Effects on alternative exon 10 tau splicing downstream GSK3β activity in cortical cultures from WT and ZH3 mice depending on GSK3β activity condition. (A–F) 3R and 4R tau isoform expression analyzed in cortical primary cultures from WT (Prnp^+/+) and Prnp^0/0 (ZH3) mice. (A) Representative WB analysis using anti-3R tau antibody (monoclonal RD3) in parallel with anti-4R tau antibody (monoclonal RD4) in primary cultures from each genotype at 7 DIV. Actin detection was used as control loading protein. (B) Graphical representation of the 3R/4R tau ratio analyzed in n = 3 independent primary cultures from each genotype. (C) Representative immunocytochemical detection of 3R tau isoforms in neurites of cultured neurons from Prnp^+/+ and ZH3 mice at 7 DIV. Monoclonal RD3 antibody was used to detect an increased immunoreaction in ZH3 in contrast to Prnp^+/+ animals. The square represents the proximal neurite region used to quantify fluorescence. Scale bar = 50 µm. (D) CTCF values derived from immunofluorescence microphotographs of 3R tau expression in neurites derived from cultured neurons of Prnp^+/+ and ZH3 mice. The mean ± S.E.M. from each genotype was obtained after quantifying three different points inside the square of the image from n = 4 neurons for each culture. (E) Representation of the PDMS devices used to isolate axons of cultured neurons from Prnp^+/+ and ZH3 mice at 7 and 11 DIV (see the somal side (a reservoir) and axonal side (b reservoir) and magnified examples of 3R tau-labelled at the axonal side at 7 DIV).

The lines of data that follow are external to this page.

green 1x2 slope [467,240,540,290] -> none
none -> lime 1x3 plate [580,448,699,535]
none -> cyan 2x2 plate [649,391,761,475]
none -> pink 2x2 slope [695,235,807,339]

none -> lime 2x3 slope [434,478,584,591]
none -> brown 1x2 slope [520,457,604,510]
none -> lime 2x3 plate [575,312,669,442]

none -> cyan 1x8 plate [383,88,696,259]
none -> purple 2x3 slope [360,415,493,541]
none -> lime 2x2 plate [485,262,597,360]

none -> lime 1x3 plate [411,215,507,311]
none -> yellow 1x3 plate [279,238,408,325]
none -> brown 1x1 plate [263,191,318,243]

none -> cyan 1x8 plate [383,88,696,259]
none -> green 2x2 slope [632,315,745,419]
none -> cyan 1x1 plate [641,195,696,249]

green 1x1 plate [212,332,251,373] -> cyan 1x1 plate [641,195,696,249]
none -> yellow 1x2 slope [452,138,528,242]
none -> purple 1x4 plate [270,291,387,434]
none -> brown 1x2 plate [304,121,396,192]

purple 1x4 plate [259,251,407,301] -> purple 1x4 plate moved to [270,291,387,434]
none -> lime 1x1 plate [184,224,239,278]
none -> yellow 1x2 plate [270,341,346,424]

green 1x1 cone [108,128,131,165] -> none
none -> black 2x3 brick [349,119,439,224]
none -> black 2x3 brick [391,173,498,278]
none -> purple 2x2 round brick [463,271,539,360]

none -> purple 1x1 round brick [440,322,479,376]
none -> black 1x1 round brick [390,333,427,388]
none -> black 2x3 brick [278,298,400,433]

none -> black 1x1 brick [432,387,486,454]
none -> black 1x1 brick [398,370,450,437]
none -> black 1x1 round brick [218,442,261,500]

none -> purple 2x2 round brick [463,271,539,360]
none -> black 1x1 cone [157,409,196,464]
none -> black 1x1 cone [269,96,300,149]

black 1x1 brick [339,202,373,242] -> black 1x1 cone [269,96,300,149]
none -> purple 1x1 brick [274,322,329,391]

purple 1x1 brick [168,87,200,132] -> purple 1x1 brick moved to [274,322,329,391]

Scale bar = 25 µm. (F) CTCF values derived from immunofluorescence microphotographs of 3R tau expression in distal axons shown in (E) and derived from cultured neurons of Prnp^+/+ and ZH3 mice. The mean ± S.E.M. from each genotype and DIV was obtained after quantifying one to five individual axons from ten microphotographs. (G,H) Changes in 3R and 4R tau isoform expression analyzed in cortical primary cultures from WT (Prnp^+/+) and Prnp^0/0 (ZH3) mice at 7 DIV. (G) Representative WB analysis using anti-PrP^C antibody (monoclonal 6H4) in primary cultures after modifying GSK3β activity by overexpressing PrP^C or use of the GSK3β inhibitor SB-216763. Actin detection was used as a control loading protein. (H) Graphical representation of the 3R/4R tau ratio analyzed from n = 3 independent primary cultures from each GSK3β activity condition. p values indicating statistical differences between groups were determined using t test.

Figure 6

Expression of PrP^C and splicing exon 10 isoforms of tau in AD brains according to Braak stage. (A,B) Plots illustrating PrP^C expression by WB using anti-PrP^C antibody (monoclonal 6H4). Actin detection was used as a control loading protein (A) or RT-PCR (B) in cases shown in Table 1 and grouped as Non-AD, Initial (Braak I-II), Intermediate (Braak III-IV), or Late AD (Braak V-VI). (C,D) Plots illustrating the ratio between 3R and 4R tau isoforms with WB analysis with RD3 and RD4 antibodies and using actin as control loading protein (C) or RT-PCR (D) in cases shown in Table 1. Each dot corresponds to one sample and the mean ± S.E.M. for each group is also displayed.